■ Given passage ■
^^^^

Since 2014, Amazons specialists have been building computer programmes to review job applicant’s CV’s. The aim of the programme was to search and select the top talent, giving candidates a rating from 1 – 5 on how suitable they were for the role. The tool used artificial intelligence to go through all applications and select the top 5 which it thought was a good fit for the role and amazon would proceed to hire those top 5 applicants.
Not long after the machine learning specialists had created the programme, did amazon realise that the system were not rating candidates for their technical roles in a gender-neutral way. In 2015, Amazon had realised that their computer models were picking applicants by observing the patterns in previous resumes submitted to the company over the past 10 years. This was where they found male dominance across their tech department, which reflects the tech industry stereotype.
Amazons system had taught itself that male candidates were preferable for the roles and had disregarded resumes with the word ‘women’ in. Even though Amazon edited the programmes to make them gender neutral, there is no guarantee that the machines would not find other ways of sorting candidates that could discriminate.

^^^^

■ Instructions to follow ■
In the passage on Amazon's hiring tool, rewrite the text between "Not long after" and "that could discriminate.", inclusive, swapping "resumes" for "CVs".

Stored items
^^^^

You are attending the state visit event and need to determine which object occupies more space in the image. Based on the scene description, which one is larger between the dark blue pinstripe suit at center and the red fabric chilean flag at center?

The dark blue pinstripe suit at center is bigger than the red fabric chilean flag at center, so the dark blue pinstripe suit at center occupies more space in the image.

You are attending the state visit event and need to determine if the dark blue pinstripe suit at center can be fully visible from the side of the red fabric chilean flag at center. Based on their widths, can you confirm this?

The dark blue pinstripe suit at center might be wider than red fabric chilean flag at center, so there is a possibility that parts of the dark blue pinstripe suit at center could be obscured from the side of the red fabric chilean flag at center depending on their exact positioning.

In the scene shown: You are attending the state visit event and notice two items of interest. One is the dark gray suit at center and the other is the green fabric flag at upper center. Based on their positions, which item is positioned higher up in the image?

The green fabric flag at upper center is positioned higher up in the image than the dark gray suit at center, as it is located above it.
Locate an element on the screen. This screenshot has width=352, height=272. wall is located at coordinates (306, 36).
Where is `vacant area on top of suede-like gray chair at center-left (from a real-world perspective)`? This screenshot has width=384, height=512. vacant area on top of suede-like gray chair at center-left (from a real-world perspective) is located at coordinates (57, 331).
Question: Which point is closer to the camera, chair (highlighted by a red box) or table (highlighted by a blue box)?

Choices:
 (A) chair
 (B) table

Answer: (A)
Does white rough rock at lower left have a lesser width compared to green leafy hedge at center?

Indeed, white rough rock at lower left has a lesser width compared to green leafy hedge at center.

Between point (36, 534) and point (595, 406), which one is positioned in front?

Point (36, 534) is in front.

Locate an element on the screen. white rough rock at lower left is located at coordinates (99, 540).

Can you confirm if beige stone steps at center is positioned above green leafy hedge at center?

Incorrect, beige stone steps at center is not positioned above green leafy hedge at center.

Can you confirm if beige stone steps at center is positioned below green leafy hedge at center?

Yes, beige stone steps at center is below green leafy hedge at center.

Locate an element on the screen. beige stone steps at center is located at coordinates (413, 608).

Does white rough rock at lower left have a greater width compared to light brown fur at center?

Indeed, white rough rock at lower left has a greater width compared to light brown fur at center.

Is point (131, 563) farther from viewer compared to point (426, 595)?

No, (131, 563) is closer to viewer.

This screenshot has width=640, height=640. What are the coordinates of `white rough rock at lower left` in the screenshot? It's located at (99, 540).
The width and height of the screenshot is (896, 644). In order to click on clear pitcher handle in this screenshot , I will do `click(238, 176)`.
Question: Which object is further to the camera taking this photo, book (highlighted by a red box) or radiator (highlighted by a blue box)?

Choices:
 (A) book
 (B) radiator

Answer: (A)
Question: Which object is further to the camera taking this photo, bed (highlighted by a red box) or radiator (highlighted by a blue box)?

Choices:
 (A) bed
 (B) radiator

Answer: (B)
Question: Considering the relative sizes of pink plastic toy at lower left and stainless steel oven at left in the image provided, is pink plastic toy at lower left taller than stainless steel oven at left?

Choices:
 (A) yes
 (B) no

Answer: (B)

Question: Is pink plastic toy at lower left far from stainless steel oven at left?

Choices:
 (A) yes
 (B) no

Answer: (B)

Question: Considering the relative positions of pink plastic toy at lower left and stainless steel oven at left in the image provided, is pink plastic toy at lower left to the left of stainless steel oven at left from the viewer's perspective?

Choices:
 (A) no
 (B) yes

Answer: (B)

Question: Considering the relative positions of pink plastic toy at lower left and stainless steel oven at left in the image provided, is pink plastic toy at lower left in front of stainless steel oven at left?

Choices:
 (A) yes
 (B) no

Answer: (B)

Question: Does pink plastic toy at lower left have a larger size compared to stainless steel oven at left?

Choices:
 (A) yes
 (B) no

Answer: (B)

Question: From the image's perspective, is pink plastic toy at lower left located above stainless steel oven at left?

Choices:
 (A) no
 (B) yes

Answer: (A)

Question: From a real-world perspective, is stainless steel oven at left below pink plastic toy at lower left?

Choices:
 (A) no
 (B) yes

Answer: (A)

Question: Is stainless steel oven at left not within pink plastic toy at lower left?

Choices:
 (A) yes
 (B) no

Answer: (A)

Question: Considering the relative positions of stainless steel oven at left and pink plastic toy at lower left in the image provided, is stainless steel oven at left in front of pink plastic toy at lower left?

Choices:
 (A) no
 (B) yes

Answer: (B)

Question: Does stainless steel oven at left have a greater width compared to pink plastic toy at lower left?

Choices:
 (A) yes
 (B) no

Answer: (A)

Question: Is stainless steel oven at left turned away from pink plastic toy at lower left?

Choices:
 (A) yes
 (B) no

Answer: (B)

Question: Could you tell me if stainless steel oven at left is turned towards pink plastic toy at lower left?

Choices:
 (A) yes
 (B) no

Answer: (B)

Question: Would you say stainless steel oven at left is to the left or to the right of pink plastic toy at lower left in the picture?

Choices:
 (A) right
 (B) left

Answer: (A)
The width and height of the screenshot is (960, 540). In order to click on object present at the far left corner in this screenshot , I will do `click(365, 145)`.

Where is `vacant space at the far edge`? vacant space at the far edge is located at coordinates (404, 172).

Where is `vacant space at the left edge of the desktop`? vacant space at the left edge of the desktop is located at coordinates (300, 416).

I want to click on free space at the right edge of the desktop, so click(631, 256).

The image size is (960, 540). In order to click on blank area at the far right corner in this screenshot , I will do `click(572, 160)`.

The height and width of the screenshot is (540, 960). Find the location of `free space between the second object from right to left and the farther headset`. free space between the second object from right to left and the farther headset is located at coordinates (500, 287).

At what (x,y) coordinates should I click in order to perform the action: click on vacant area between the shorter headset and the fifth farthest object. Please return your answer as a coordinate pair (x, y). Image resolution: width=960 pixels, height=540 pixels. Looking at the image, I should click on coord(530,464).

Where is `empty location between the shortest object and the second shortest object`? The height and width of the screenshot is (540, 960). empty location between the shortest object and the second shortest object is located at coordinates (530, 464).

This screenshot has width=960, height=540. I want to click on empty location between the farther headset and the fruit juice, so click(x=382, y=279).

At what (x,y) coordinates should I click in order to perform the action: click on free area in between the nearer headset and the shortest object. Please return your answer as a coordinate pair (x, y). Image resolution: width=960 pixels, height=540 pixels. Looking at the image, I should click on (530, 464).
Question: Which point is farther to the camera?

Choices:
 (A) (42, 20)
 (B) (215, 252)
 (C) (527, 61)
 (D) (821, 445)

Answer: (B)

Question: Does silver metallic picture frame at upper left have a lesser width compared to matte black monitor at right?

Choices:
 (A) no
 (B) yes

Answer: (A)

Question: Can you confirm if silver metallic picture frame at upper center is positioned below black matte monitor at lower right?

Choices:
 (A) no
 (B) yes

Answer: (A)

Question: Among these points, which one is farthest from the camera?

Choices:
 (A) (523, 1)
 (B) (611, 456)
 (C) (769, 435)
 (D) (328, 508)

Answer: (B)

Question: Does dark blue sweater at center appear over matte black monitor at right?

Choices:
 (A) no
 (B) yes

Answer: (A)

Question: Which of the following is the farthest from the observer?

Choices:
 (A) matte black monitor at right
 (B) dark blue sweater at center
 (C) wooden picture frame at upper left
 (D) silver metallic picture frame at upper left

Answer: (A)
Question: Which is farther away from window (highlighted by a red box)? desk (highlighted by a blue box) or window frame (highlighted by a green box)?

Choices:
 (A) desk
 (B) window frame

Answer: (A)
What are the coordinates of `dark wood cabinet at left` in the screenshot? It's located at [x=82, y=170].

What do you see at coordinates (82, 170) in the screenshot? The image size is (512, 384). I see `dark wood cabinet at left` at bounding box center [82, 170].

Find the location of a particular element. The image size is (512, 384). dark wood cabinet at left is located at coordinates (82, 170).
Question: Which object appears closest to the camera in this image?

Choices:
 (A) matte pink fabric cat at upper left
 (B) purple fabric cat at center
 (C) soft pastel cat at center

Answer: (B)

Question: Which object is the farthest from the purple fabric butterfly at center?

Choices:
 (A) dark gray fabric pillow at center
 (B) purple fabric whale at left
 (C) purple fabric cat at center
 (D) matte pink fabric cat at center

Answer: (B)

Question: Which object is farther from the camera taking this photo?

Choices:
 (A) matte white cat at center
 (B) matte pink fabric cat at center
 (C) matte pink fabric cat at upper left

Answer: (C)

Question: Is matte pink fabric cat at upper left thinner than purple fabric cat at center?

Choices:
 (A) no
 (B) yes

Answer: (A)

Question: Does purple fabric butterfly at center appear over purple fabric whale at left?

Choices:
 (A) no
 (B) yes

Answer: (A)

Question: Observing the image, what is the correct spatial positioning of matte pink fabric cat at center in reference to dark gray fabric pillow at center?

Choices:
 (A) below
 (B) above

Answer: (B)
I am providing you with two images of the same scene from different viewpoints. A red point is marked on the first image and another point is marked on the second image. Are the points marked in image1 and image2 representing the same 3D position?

^^^^

■ Answer for the task ■
Not long after the machine learning specialists had created the programme, did amazon realise that the system were not rating candidates for their technical roles in a gender-neutral way. In 2015, Amazon had realised that their computer models were picking applicants by observing the patterns in previous CVs submitted to the company over the past 10 years. This was where they found male dominance across their tech department, which reflects the tech industry stereotype.
Amazons system had taught itself that male candidates were preferable for the roles and had disregarded CVs with the word ‘women’ in. Even though Amazon edited the programmes to make them gender neutral, there is no guarantee that the machines would not find other ways of sorting candidates that could discriminate.